►

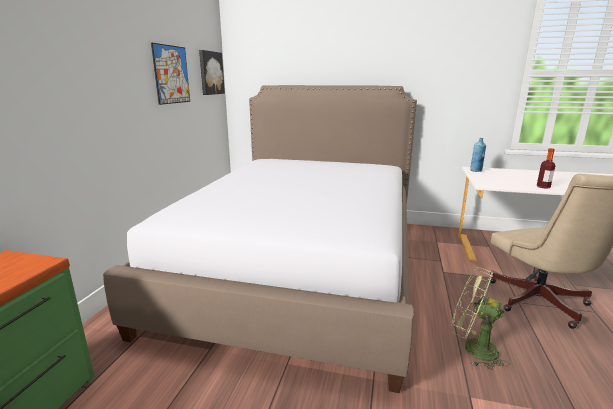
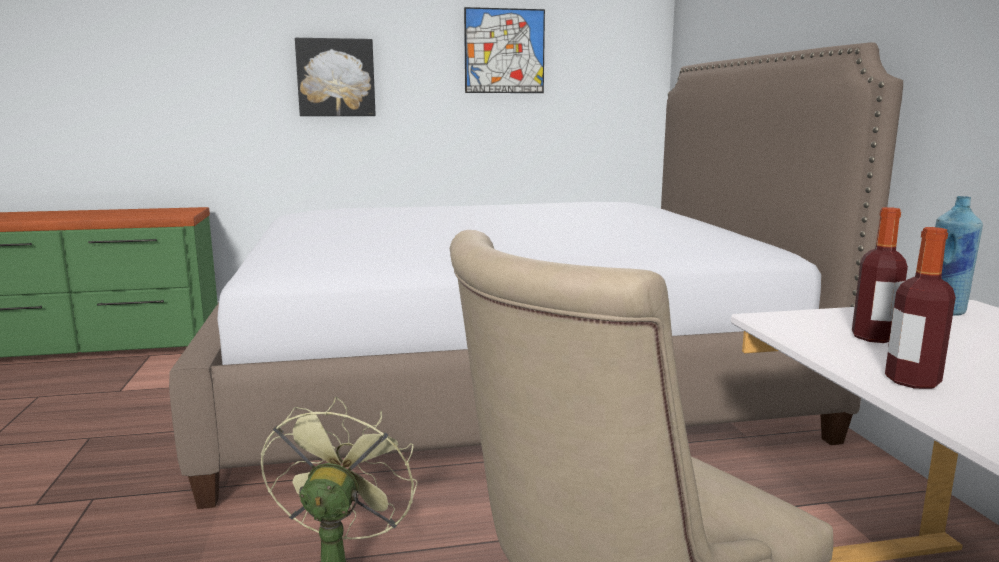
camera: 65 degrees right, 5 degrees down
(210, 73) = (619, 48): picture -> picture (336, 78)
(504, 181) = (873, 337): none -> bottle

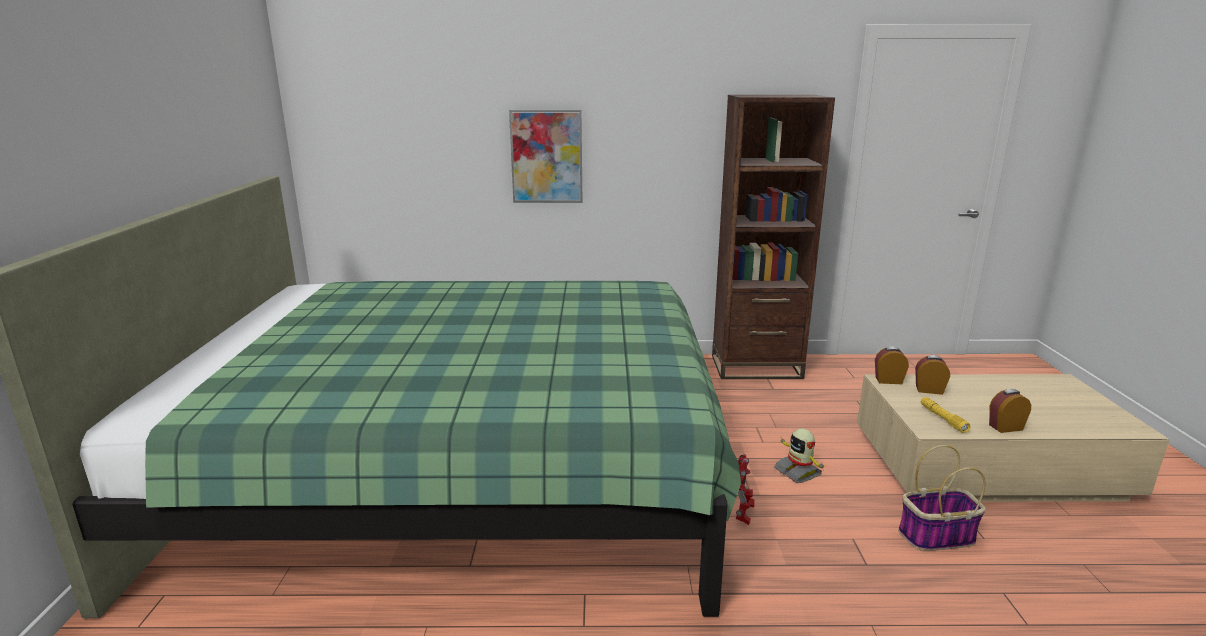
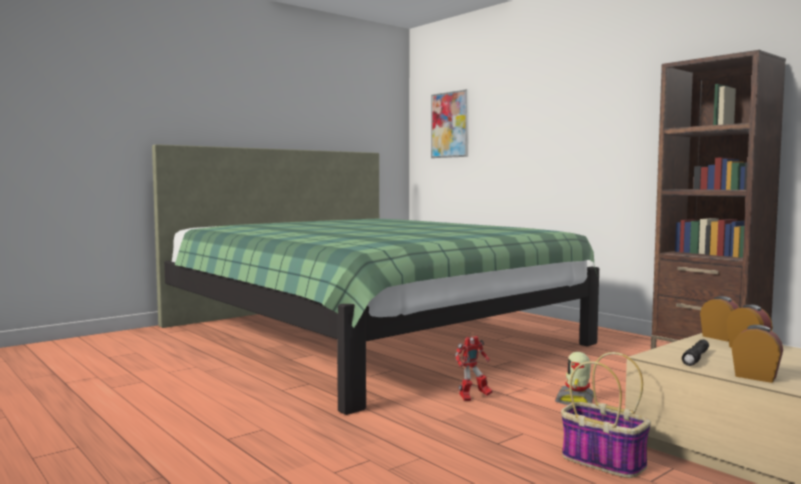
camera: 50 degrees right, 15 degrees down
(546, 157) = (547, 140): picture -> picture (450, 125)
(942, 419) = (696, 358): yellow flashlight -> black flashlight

◄
►

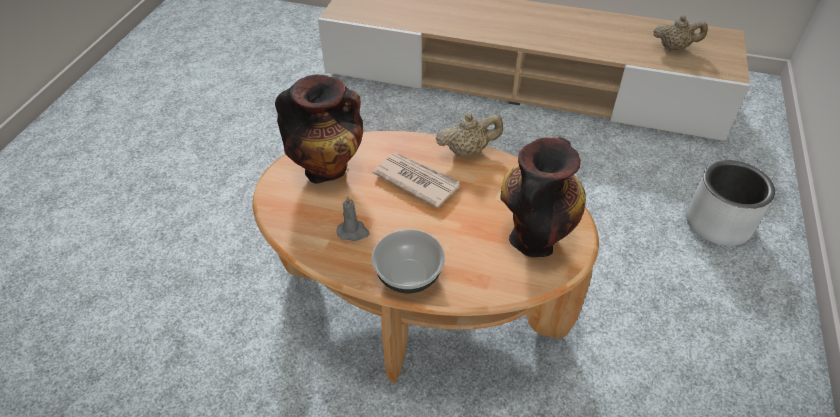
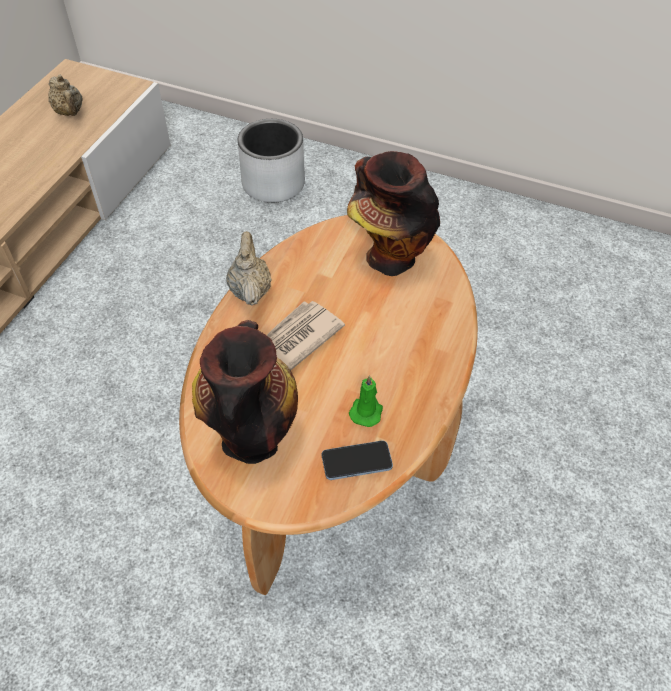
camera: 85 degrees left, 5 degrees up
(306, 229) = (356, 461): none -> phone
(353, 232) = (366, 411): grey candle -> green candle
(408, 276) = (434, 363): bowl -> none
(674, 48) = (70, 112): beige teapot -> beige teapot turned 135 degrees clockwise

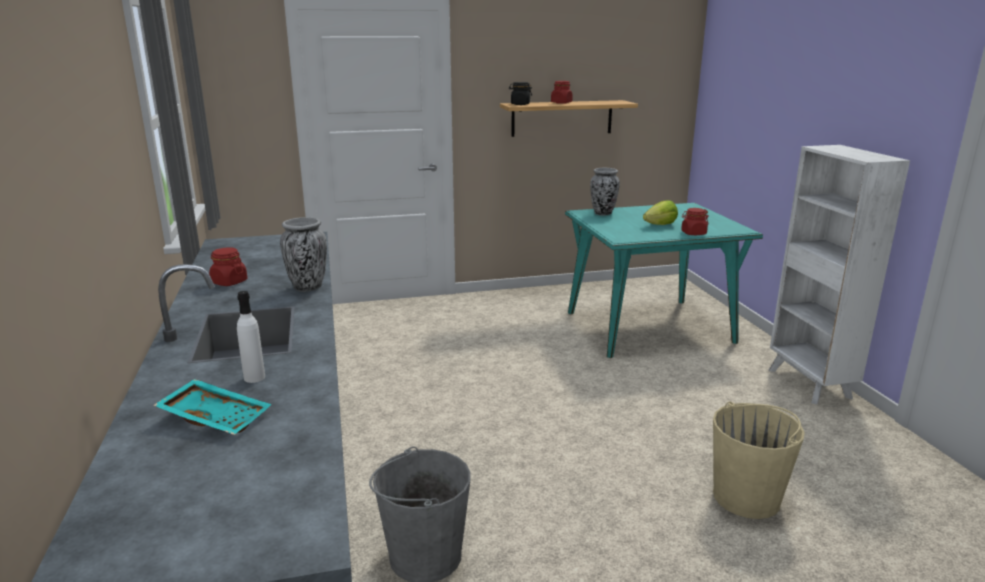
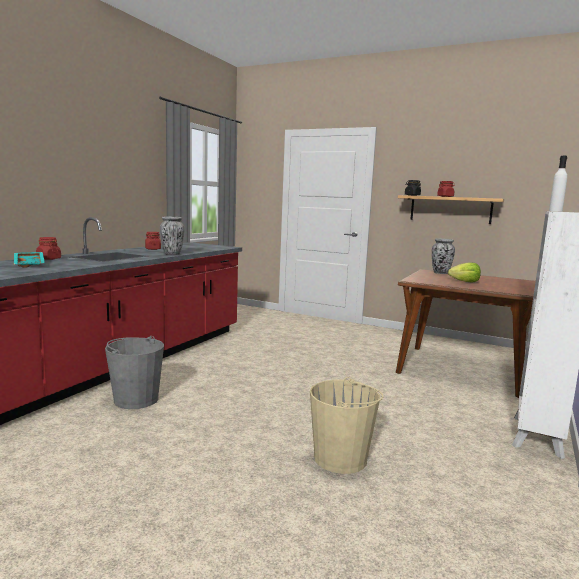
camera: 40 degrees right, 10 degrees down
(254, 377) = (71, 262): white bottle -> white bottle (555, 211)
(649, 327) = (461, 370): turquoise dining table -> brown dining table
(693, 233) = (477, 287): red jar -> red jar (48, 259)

◄
►

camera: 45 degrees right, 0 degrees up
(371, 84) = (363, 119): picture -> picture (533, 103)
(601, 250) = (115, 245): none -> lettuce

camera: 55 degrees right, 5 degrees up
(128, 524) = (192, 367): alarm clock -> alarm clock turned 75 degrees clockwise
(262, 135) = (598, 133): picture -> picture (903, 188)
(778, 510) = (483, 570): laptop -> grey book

◄

◆ What to do:
In the data above, the stretch from the line with "(306, 229) = (356, 461): none -> phone" through the line with "camera: 40 degrees right, 10 degrees down" is to be returned exactly, minus any pictures.

◆ Answer to the problem:
(306, 229) = (356, 461): none -> phone
(353, 232) = (366, 411): grey candle -> green candle
(408, 276) = (434, 363): bowl -> none
(674, 48) = (70, 112): beige teapot -> beige teapot turned 135 degrees clockwise

camera: 40 degrees right, 10 degrees down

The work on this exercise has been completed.